January 1, 2010

New Years Resolutions for 2O1O

I have so many. Not sure where to begin. First off, I wanna say how quick this year went by...I think part of it has to do with me not doing anything super productive but working over the summer and constantly waiting for my next day off. Hmm, I think the big things that I can say that went down in for me in oh nine was too many important people to me passing away. My grandpa, Michael Jackson, and recently my friend Mindy. It's kind of crazy how death is becoming a normal thing now for me. I got out of a really unhealthy relationship with my last boyfriend that left me pretty scarred but what doesn't kill me only makes me stronger. Two of my favorite Japanese music artists did NOT show up to perform within my area when I already paid good money to see them. It's gunna take me a while to get over that. I would say that I lost a friend, but that's not really a bad thing imo because let's just say they weren't so great to have around to begin with. Let me not forget that this year was the year for me to lose MONEY for the stupidest reasons...I got hussled and lost $130 bc of it and lost a few bills here and there a few times this year all because I have the hugest problem keeping up with my shit. *face palm*



Besides all of that, this year has been quite nice ( ^ ^ ) Udoli got started back up again and I meet more people who I can relate to on a whole new different level (thanks Isis <3)

Gosh I know I missed a few things here and there, but I don't wanna write too much I cuz I know I'm not even halfway done with this post! Okay so that was 2OO9. Now my goals for next year are . . .
  • Lose about 10 pounds over the summer . . . or should I say tone up.
  • GRADUATE HIGH SCHOOL (should've been 1st lol).

  • Get a better paying job.

  • Host a completely awesome Udoli meeting in the Dallas area with lots of attendees :D

  • Become a healthier person.

  • Learn how to drive, get license, and get my mom's current car.

  • Buy a good outfit for A-KON next year (I'm too lazy and impatient to make one myself)
  • Go on a road trip to somewhere fun & make tons of life-changing experiences with whomever I got with.
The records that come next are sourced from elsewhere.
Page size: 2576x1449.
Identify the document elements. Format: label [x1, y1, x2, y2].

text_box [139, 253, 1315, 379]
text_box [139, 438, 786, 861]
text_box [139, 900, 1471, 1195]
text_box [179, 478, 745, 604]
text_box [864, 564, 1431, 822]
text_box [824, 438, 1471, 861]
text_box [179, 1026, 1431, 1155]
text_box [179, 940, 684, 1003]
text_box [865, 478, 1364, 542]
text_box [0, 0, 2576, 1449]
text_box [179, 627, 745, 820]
  • Meet someone special . . . and let the rest be history (*cough* cheesy *cough*)
  • Continue coming out of my shell until I am completely happy with who I am.
& I believe that's all I have majorly planned for next year. All I can hope for is that I am happy overall to put it simply. No more tears. No more pain. I just want a painless year that doesn't have to deal with death, heartbreak, lossing someone's trust, or any other thing that will cause me to feel like life isn't worth it, because we all know it very well is. Hope everyone enjoys their night. Write back in you next year!